A little bunny in the meadow
Is nibbling grass without a care
He’s so delightful as he hops for you!
You say, “Hi, bunny”
And he stops for you
You pull your trigger
And he drops for you
Hello, rabbit stew!
Don’t be the bunny
Don’t be the stew
Don’t be the dinner
You have better things to do
2001… 2002… 2002…
Which gets me to the last lesson I associate with “Vaille que vaille…” – As one goes as one goes, one might not always want to go with flair and notice, as it could paint a big old target on your head. Take the flag you want to plant at the summit and tuck it into your back pocket, travel the backside of the mountain and actually get to the top before you declare victory. Too many people, I think, declare victory too early on how something is going to be, how it is going to work, or what is going to happen, long before any actual information is known.
This lesson is the “then” in the saying:
One goes as one goes, then (and only then) one shall see.

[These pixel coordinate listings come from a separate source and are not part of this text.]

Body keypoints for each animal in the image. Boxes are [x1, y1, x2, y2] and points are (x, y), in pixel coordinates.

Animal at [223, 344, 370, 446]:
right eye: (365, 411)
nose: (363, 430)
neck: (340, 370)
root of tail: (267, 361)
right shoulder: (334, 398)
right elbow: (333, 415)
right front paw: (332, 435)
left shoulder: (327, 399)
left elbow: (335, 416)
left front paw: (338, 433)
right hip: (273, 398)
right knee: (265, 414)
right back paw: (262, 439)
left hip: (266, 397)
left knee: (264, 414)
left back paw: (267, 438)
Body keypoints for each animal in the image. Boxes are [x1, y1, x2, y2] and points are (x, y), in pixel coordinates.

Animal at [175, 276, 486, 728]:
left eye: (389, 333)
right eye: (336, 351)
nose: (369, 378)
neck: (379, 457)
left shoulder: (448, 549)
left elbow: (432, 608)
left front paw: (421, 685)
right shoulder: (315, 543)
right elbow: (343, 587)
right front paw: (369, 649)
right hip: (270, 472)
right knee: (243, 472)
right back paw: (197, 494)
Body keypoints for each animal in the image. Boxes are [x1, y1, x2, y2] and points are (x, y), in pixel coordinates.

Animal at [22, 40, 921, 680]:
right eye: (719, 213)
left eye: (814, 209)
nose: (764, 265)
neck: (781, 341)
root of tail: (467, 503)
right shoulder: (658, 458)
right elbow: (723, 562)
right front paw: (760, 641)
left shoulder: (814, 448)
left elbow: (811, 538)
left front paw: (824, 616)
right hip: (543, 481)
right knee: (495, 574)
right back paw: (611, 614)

And that’s what I have to say about my biography. Did you really think you were going to read my “I was born in a log cabin…” narrative?
Please. I mean: PUH-lease!
2003… 2003… 2003…
Those stories usually tell you so little about a person. You can learn a whole lot more about me from the story about why I cling to “Vaille que vaille…” than you ever would have learned in a recitation of my linear history, and, besides, didn’t I just say that the unexpected is a key way to get you from Point A to Point B?